--- TEXTE SOURCE ---
Enfin, ce type de capacité pourrait servir de modèle ailleurs : d’autres theaters d’opérations (Indopacifique, Afrique, etc.) pourraient voir la mise en œuvre de structures analogues, multipliant des “escadrilles kamikazes” destinées à projeter la puissance américaine avec réactivité et coût contrôlé.
Les limites et les risques d’un usage massif de drones « jetables »
Le recours à des drones « one-way » pose plusieurs problèmes. D’abord, leur usage massif peut conduire à des frappes imprecises, surtout si l’autonomie, les senseurs ou les capacités de ciblage sont limités. L’identification fiable des cibles dans un environnement urbain ou dans des zones densément peuplées reste un défi.
Ensuite, l’acceptation politique et médiatique d’une arme jetable — conçue pour un usage unique — peut soulever des questions éthiques, notamment en cas de dommages collatéraux.
Sur le plan militaire, le maintien d’une force crédible avec des drones jetables exige une production constante, des flux logistiques bien organisés, des capacités de rechargement des munitions, des systèmes de contrôle et de maintenance — même si ces drones sont conçus comme « consommables ».

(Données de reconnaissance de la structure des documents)
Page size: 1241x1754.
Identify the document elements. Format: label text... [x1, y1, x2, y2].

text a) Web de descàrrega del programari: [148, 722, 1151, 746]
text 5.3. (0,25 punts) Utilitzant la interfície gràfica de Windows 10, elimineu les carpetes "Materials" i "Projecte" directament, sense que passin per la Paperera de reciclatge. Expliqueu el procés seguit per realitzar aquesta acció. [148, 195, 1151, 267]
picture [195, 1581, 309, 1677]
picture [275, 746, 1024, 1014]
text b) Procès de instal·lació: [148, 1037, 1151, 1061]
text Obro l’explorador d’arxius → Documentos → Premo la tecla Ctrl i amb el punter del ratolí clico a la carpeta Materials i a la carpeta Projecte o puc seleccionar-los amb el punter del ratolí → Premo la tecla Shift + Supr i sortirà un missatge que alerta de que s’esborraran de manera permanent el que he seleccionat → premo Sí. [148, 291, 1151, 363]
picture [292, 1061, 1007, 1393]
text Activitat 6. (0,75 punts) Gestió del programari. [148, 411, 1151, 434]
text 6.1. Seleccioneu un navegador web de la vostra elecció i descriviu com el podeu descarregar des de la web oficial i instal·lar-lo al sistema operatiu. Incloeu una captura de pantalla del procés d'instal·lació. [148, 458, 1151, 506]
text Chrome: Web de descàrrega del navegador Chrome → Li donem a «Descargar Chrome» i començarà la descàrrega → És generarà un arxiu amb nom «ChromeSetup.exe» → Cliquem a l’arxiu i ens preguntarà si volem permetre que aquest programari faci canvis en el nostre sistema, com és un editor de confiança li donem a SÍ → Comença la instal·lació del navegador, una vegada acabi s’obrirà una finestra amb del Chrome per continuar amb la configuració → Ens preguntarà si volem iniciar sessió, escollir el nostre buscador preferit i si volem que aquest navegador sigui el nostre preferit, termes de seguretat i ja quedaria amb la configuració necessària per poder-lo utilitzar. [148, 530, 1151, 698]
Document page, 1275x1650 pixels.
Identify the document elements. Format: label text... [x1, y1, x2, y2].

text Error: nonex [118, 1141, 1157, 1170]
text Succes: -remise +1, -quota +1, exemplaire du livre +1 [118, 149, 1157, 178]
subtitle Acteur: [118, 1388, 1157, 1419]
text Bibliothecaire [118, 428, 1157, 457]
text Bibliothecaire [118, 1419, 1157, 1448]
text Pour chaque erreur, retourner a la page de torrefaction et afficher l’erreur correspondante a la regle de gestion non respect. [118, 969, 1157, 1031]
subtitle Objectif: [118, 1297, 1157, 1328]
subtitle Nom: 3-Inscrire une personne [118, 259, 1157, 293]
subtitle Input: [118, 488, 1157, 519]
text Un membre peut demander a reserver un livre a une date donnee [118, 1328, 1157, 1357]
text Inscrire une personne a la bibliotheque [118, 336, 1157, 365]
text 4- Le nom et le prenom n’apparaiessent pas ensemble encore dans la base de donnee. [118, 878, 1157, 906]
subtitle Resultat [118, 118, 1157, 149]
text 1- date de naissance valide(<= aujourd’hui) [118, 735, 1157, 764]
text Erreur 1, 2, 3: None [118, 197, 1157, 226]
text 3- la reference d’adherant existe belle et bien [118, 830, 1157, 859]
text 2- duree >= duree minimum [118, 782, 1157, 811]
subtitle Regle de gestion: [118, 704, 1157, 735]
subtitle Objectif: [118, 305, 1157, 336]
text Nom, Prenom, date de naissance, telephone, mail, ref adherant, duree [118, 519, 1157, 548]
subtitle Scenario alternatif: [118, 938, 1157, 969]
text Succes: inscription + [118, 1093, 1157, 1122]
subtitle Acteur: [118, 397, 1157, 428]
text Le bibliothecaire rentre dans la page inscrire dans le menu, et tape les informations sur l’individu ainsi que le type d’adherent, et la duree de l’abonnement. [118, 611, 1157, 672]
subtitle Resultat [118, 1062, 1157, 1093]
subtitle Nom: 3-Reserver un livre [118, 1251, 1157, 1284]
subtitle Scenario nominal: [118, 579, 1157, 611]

--- CONSIGNES ---
(1) Recopiez le passage du texte sur les drones jetables qui commence à « Enfin, ce type » et se termine à « de dommages collatéraux. ».
(2) D'après le texte sur les drones jetables, quelles capacités des drones, lorsqu'elles sont limitées, peuvent conduire à des frappes imprécises ? Citez-les toutes.
(3) Dans le texte sur les drones jetables, dans quels environnements l'identification fiable des cibles reste-t-elle un défi ?

--- CORRIGÉ ---
(1)
Enfin, ce type de capacité pourrait servir de modèle ailleurs : d’autres theaters d’opérations (Indopacifique, Afrique, etc.) pourraient voir la mise en œuvre de structures analogues, multipliant des “escadrilles kamikazes” destinées à projeter la puissance américaine avec réactivité et coût contrôlé.
Les limites et les risques d’un usage massif de drones « jetables »
Le recours à des drones « one-way » pose plusieurs problèmes. D’abord, leur usage massif peut conduire à des frappes imprecises, surtout si l’autonomie, les senseurs ou les capacités de ciblage sont limités. L’identification fiable des cibles dans un environnement urbain ou dans des zones densément peuplées reste un défi.
Ensuite, l’acceptation politique et médiatique d’une arme jetable — conçue pour un usage unique — peut soulever des questions éthiques, notamment en cas de dommages collatéraux.

(2) L'autonomie, les senseurs et les capacités de ciblage.

(3) Dans un environnement urbain ou dans des zones densément peuplées.